I recently had the chance to sit down with him and find out a little more about his success story and future innovations.

Why did you decide to self-fund TechEmergence and not seek investment the traditional way?

Most 29-year-olds would rather just go out and raise the money to start a business. The reason I toiled for 4 years to fund this myself is that, ultimately, my aim will not always be profit. I believe that within my lifetime, the ethical and social concerns of regulating artificial intelligence will be massive. I see our network and platform as being able to aide in questions around AI's implications, applications, and regulation.

We certainly plan to grow a large, profitable, global enterprise here. The moral contribution of transparency, regulation, and implications-assessing would never excite investors, but it's what's most important to me. So I've had to self-fund in order to stay to true to the ultimate goals, which may be looming some 10 or 20 years off... if we're lucky!

How did you manage to create and sell Science of Skill?

Science of Skill was able to sell despite having only one full-time employee and no hard assets because of it's track-record of more than doubling revenues each year successively, and because of the consistency of our money-to-month cash flows. There was also the streamlined nature of our business systems, which have for nearly a year made me (as owner) pretty irrelevant to the continued profitability and operations of the business.

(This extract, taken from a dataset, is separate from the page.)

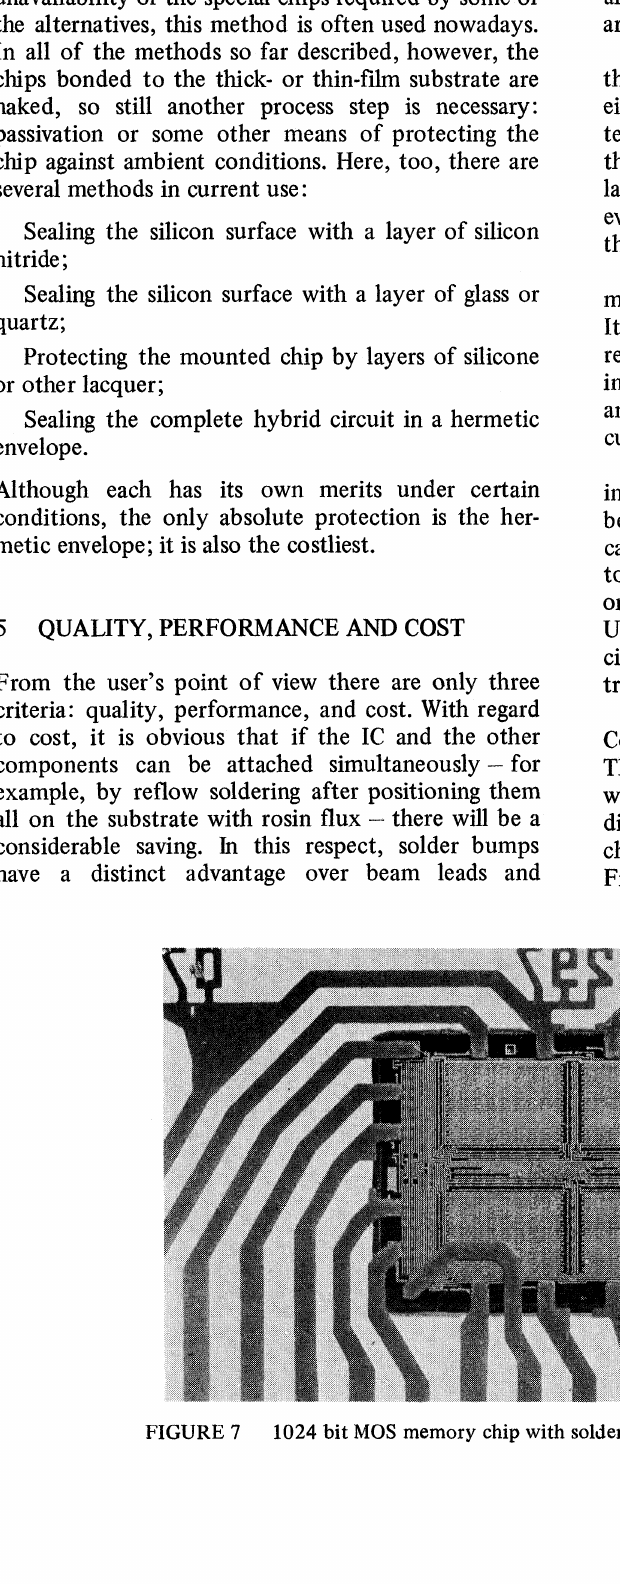
1024 bit MOS memory chip with solder-balls attached to polyimid foil (Approx.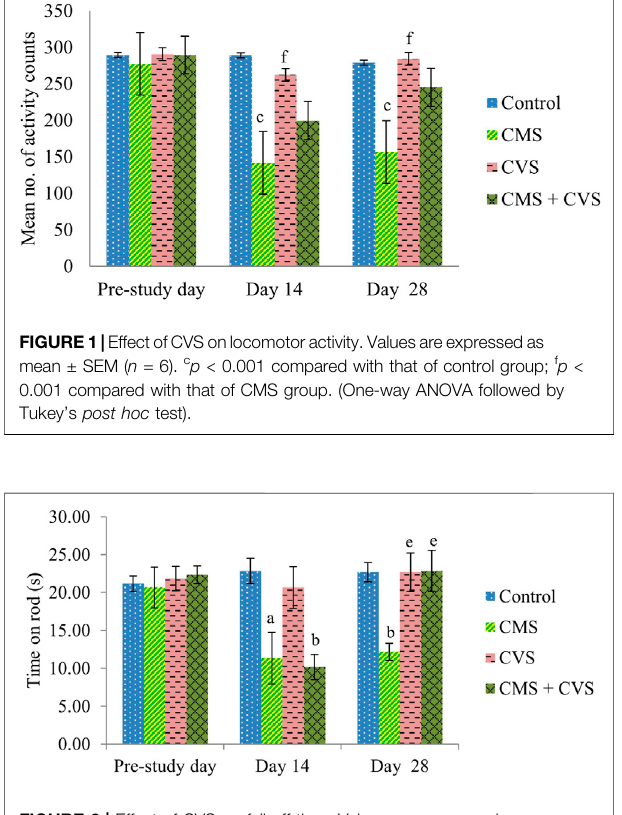
FIGURE 2 | Effect of CVS on fall off time. Values are expressed as mean±SEM( n =6). a p < 0.05, b p < 0.01comparedwiththatofcontrolgroup; e p < 0.01 compared with that of CMS group. (One-way ANOVA followed by Tukey ’ s post hoc test).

When did you sell Science of Skill?

The deal was closed on February 18th, 2017. Since then I have not really been involved with the business. We met formally to introduce my operating team to the new owners, but that was it.

And how much did you make from the sale?

I Sold Science of Skill for over $1MM to an independent group of buyers from the Cleveland, Ohio area (this group was explicitly looking for a recurring revenue business and they believed that our growth rate showed a lot of promise). Science of Skill has been around for 4 years, and in the last three years we had a 1100% cumulative growth rate. We did over $2MM in 2016 revenues.

What can we expect from TechEmergence?

TechEmergence now has the resources it needs to pursue it's highest goal: to be a marketplace for insight and service in the artificial intelligence field. Companies offering AI applications and products will be able to list their products on our site and be discovered beside related content by our deeply engaged business readers. For example, a reader exploring an article about machine vision for medical diagnostics will be able to easily find the companies that offer such services, as well as related case studies about how technology solutions have performed in real business environments.

We will be hiring an experienced editor within the month to expand our content and executive interviews (we've already interviewed execs at Facebook, eBay, OpenAI, and many other big names). We aim to have over a million monthly visitors per month by the end of 2017, thanks to a massive increase in our content production, and by sourcing excellent articles and case studies from our huge network of executives and researchers in the field.